Savaş, bilinen, güncelliğini hiç yitirmeyen, ama ne yazık ki gerektiği kadar işlenmeyen bir konudur. Bu kitap savaşsız bir dünya zorunluluğu üzerinde durarak, şiddeti ve savaşı doğrulayan her tür ideolojik boyunduruktan kurtulmuş bir düşünce yapısının dinginliği ve huzuru içinde savaş ideolojilerinin temellerini irdeliyor.
Felsefeci Jacques G. Ruelland, savaş, kutsal savaş, kutsanmış savaş, fetih ve yıkım savaşı gibi kavramları mercek altına alırken, kutsal savaşın haklı savaşa dönüştürülerek rasyonalize edilmesinin evrimini ve böylelikle Haçlı Seferleri`nin, Engizisyon`un, sömürge ve genel olarak dinsel kökenli savaşların nasıl aklandıklarını anlatıyor. Semavi dinleri bu bağlamda ele alan yazar, insanlara ölümlerinden önce ulaşabilecekleri sonuçların vaat edilmesiyle haklı savaşın laikleşme sürecini de sergilenmekten geri kalmıyor.

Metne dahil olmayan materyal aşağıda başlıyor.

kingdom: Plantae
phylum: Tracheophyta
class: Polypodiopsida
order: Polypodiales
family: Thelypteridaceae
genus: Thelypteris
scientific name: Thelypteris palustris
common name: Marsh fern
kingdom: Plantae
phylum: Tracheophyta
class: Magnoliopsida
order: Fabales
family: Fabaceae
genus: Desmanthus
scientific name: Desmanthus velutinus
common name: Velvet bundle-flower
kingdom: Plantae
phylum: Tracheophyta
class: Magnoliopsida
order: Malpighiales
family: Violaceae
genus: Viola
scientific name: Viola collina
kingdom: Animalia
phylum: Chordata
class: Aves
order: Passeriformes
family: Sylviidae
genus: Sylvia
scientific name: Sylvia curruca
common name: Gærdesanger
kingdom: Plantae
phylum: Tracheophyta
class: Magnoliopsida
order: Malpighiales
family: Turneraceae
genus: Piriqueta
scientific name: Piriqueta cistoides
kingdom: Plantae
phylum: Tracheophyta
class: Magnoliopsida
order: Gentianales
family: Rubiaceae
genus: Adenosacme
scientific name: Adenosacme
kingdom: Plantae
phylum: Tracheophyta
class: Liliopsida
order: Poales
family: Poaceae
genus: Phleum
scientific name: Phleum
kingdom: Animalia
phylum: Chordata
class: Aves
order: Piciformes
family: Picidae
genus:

Bu çalışma, dönüşü olmayan bir serüven olan savaşın her biçiminin yok edilmesinin ve bizi bencilliğe, saldırganlığa, aldatmacaya iten insanı sapmaları ve zaafları tümüyle ortadan kaldırmak ya da azaltmak gerektiğini anlamamız konusunda bilimsel bir katkı sağlıyor.